The ways of submariners – who face long spells of isolation among themselves and society as a whole during their time at sea, may prove invaluable to individuals, families and communities who are currently experiencing psychological trauma from long periods without contact with the wider world as a result of the COVID-19 crisis, mental health experts suggest.
Dr. Dmitry Kovpak, psychotherapist, physician and specialist in the treatment of depression and phobias at the Moscow Institute of Psychoanalysis, says maintaining a regimented schedule - including strict observance of sleep, work and rest periods, is important to maintaining proper emotional balance during a prolonged period of self-isolation. At the same time, he warns against treating the lockdown like a prolonged holiday or party, or abusing alcohol during quarantine, suggesting that doing so will only upset one's psycho-emotional balance.

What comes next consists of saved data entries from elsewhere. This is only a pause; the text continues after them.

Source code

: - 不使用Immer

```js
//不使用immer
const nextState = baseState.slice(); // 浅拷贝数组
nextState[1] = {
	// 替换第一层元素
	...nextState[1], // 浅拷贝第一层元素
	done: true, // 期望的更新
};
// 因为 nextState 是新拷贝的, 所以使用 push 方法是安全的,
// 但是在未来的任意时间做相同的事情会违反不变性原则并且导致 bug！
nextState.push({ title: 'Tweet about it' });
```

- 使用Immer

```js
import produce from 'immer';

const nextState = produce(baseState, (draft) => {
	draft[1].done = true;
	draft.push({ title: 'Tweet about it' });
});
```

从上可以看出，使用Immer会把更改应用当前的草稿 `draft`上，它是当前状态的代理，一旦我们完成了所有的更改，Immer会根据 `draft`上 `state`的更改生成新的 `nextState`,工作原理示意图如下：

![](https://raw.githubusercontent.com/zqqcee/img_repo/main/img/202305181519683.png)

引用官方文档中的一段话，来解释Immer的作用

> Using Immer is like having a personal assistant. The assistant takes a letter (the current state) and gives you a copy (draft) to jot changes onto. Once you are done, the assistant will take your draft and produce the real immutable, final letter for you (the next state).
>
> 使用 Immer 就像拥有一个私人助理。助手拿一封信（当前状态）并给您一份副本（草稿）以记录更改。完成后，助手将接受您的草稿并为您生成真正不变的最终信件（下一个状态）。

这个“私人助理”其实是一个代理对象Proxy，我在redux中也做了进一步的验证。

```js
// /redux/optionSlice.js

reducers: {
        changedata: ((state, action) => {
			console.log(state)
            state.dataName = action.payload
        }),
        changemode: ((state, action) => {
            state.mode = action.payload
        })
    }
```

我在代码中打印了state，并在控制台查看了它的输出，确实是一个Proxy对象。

“As advised by the captains of submarines, standards must be followed. The daily routine is the thing that helps submariners, helps keep them calm and preserves their hope for the future. What’s more, this ‘hope’ effect is important to maintaining physical health as well. So long as there are no vaccines or medicines [to treat coronavirus], our peace of mind, our psychological balance is the main weapon we have. They are what will help support our immune system,” Kovpak said in an interview.

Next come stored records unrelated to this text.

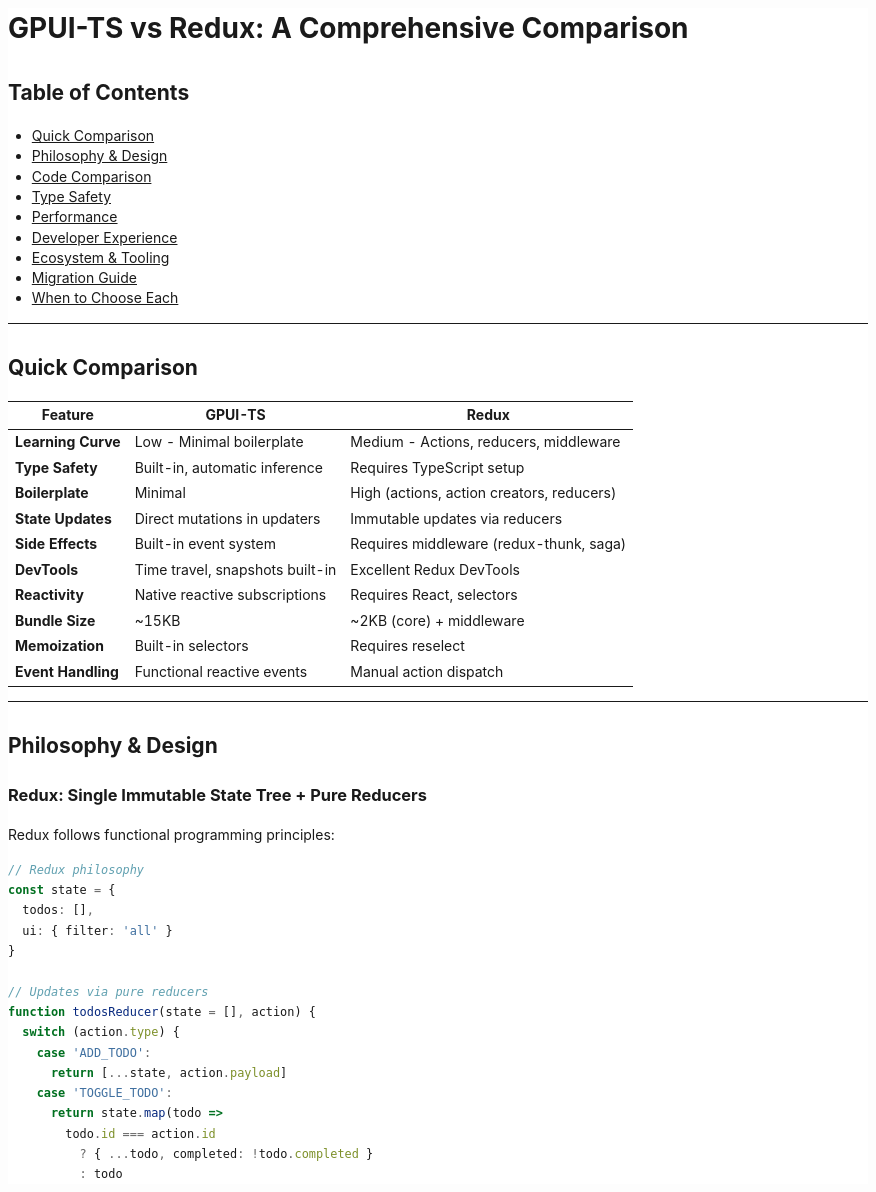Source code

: # GPUI-TS vs Redux: A Comprehensive Comparison

## Table of Contents
- [Quick Comparison](#quick-comparison)
- [Philosophy & Design](#philosophy--design)
- [Code Comparison](#code-comparison)
- [Type Safety](#type-safety)
- [Performance](#performance)
- [Developer Experience](#developer-experience)
- [Ecosystem & Tooling](#ecosystem--tooling)
- [Migration Guide](#migration-guide)
- [When to Choose Each](#when-to-choose-each)

---

## Quick Comparison

| Feature | GPUI-TS | Redux |
|---------|---------|-------|
| **Learning Curve** | Low - Minimal boilerplate | Medium - Actions, reducers, middleware |
| **Type Safety** | Built-in, automatic inference | Requires TypeScript setup |
| **Boilerplate** | Minimal | High (actions, action creators, reducers) |
| **State Updates** | Direct mutations in updaters | Immutable updates via reducers |
| **Side Effects** | Built-in event system | Requires middleware (redux-thunk, saga) |
| **DevTools** | Time travel, snapshots built-in | Excellent Redux DevTools |
| **Reactivity** | Native reactive subscriptions | Requires React, selectors |
| **Bundle Size** | ~15KB | ~2KB (core) + middleware |
| **Memoization** | Built-in selectors | Requires reselect |
| **Event Handling** | Functional reactive events | Manual action dispatch |

---

## Philosophy & Design

### Redux: Single Immutable State Tree + Pure Reducers

Redux follows functional programming principles:

```typescript
// Redux philosophy
const state = {
  todos: [],
  ui: { filter: 'all' }
}

// Updates via pure reducers
function todosReducer(state = [], action) {
  switch (action.type) {
    case 'ADD_TODO':
      return [...state, action.payload]
    case 'TOGGLE_TODO':
      return state.map(todo =>
        todo.id === action.id
          ? { ...todo, completed: !todo.completed }
          : todo
```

Svetlana Shtukareva, the director of the Moscow Institute of Psychoanalysis’s Higher School of Logotherapy, agrees, and says that even though it may be difficult for the human psyche to accept the restrictions, individuals who see opportunities, and not just challenges, in the self-isolation measures will have a better chance to survive the crisis with their mental health intact.
“Viktor Frankl, an Austrian psychologist and prisoner of Nazi concentration camps, spoke of a phenomenon known as ‘Sunday neurosis’,” Shtukareva recalls. Frankl described the phenomenon as “that kind of depression which afflicts people who become aware of the lack of content in their lives when the rush of the busy week is over and the void within themselves becomes manifest.”

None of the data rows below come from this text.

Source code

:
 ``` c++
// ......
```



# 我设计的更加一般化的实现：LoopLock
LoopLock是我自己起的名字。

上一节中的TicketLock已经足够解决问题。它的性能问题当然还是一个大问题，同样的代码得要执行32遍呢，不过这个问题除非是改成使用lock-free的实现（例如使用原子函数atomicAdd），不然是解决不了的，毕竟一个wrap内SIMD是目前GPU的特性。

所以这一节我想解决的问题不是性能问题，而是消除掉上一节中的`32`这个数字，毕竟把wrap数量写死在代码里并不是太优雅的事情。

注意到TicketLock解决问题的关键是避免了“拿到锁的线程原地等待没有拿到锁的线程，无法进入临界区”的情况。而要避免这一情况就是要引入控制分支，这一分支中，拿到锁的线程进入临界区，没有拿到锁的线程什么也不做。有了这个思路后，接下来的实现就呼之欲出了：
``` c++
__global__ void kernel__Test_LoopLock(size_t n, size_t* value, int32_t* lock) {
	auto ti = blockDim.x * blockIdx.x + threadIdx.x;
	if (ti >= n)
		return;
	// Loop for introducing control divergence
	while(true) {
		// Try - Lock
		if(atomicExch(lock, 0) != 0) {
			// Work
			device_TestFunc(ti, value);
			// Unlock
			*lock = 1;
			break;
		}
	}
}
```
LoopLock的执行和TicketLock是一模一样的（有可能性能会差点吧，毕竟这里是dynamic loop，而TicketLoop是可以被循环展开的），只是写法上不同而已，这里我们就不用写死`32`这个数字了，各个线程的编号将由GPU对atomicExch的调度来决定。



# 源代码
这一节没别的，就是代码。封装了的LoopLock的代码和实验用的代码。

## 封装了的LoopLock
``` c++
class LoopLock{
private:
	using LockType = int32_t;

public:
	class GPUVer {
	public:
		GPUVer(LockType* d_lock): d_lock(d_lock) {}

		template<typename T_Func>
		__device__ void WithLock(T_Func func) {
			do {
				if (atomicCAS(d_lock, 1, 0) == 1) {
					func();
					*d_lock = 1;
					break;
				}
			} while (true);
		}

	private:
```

“The best indicator of the extent of meaning you have in your life is shown by how easily you endure your weekend,” Shtukareva notes. The same applies to the current circumstances and the lockdown. “If self-isolation causes you suffering, it is an indication that your life was not complete. So quarantine is an opportunity to recall important matters and people in your life whom you may have previously postponed ‘for later.’ Recognize that this ‘later’ has come about,” she recommends.
Last week, AFP reported that over 3.9 billion people, or roughly half of the world’s population, have been asked or ordered to stay at home by their governments to try to help slow the spread of COVID-19. According to the news agency, over 90 nations around the world have introduced some kind of mandatory or recommended self-confinement, curfew and quarantine measures.
Since emerging in Wuhan, China in late 2019, the novel coronavirus has gone on to spread to virtually every country in the world, with the World Health Organization reporting over 1.7 million confirmed cases and more than 103,000 fatalities associated with the virus. In addition to the health crisis, the pandemic has caused an economic catastrophe which the International Monetary Fund estimates is the worst since the 1930s Great Depression.